Well might it seem that such a city had owed her existence rather to
the rod of the enchanter, than the fear of the fugitive; that the
waters which encircled her had been chosen for the mirror of her state,
rather than the shelter of her nakedness; and that all which in nature
was wild or merciless,--Time and Decay, as well as the waves and
tempests,--had been won to adorn her instead of to destroy, and might
still spare, for ages to come, that beauty which seemed to have fixed
for its throne the sands of the hour-glass as well as of the sea.

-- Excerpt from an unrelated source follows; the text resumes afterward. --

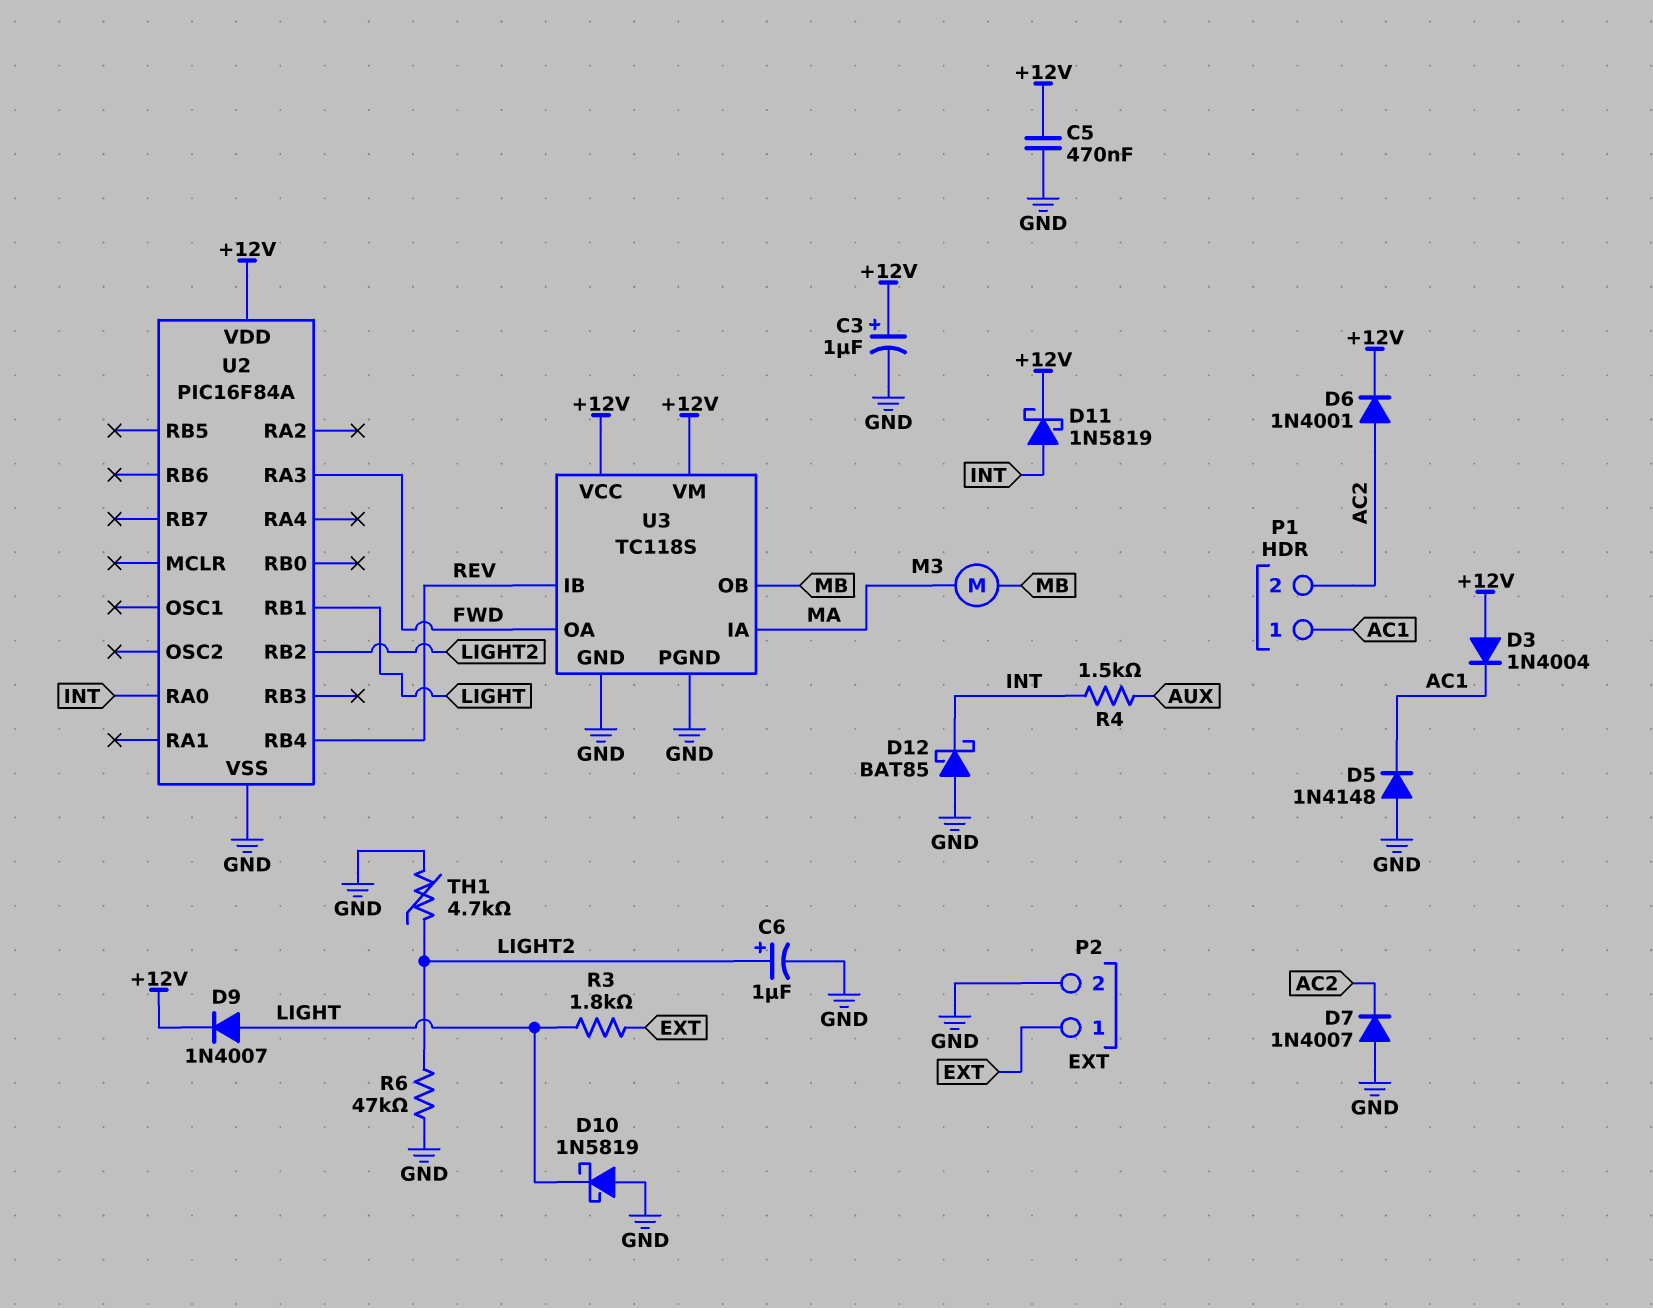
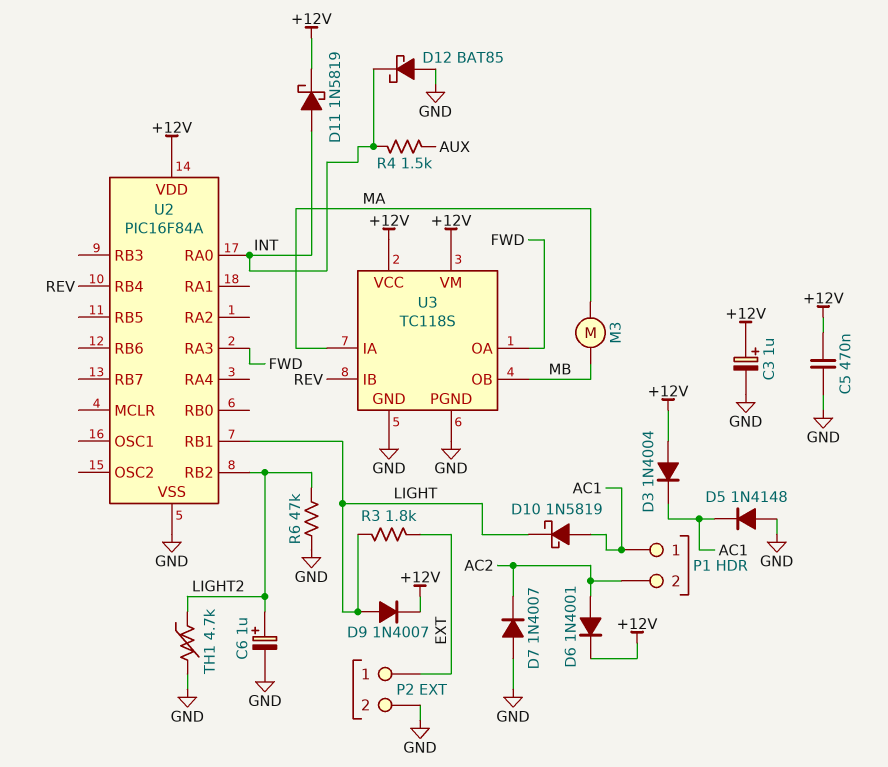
D10: schottky 1N5819 (A GND, K LIGHT) -> schottky 1N5819 (A AC1, K LIGHT)

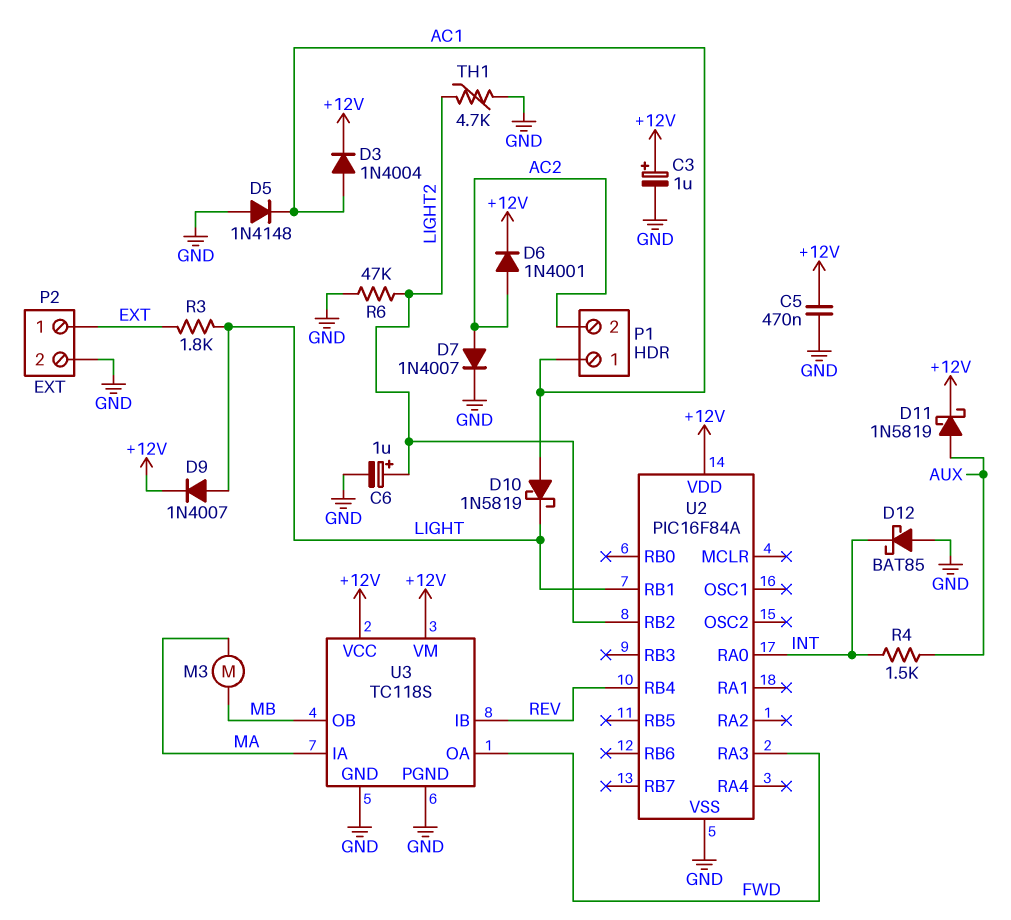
D3: diode 1N4004 (A +12V, K AC1) -> diode 1N4004 (A AC1, K +12V)
D7: diode 1N4007 (A GND, K AC2) -> diode 1N4007 (A AC2, K GND)
D11: schottky 1N5819 (A INT, K +12V) -> schottky 1N5819 (A AUX, K +12V)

And although the last few eventful years, fraught with change to the
face of the whole earth, have been more fatal in their influence on
Venice than the five hundred that preceded them; though the noble
landscape of approach to her can now be seen no more, or seen only by a
glance, as the engine slackens its rushing on the iron line; and though
many of her palaces are for ever defaced, and many in desecrated ruins,
there is still so much of magic in her aspect, that the hurried
traveller, who must leave her before the wonder of that first aspect
has been worn away, may still be led to forget the humility of her
origin, and to shut his eyes to the depth of her desolation. They, at
least, are little to be envied, in whose hearts the great charities of
the imagination lie dead, and for whom the fancy has no power to
repress the importunity of painful impressions, or to raise what is
ignoble, and disguise what is discordant, in a scene so rich in its
remembrances, so surpassing in its beauty.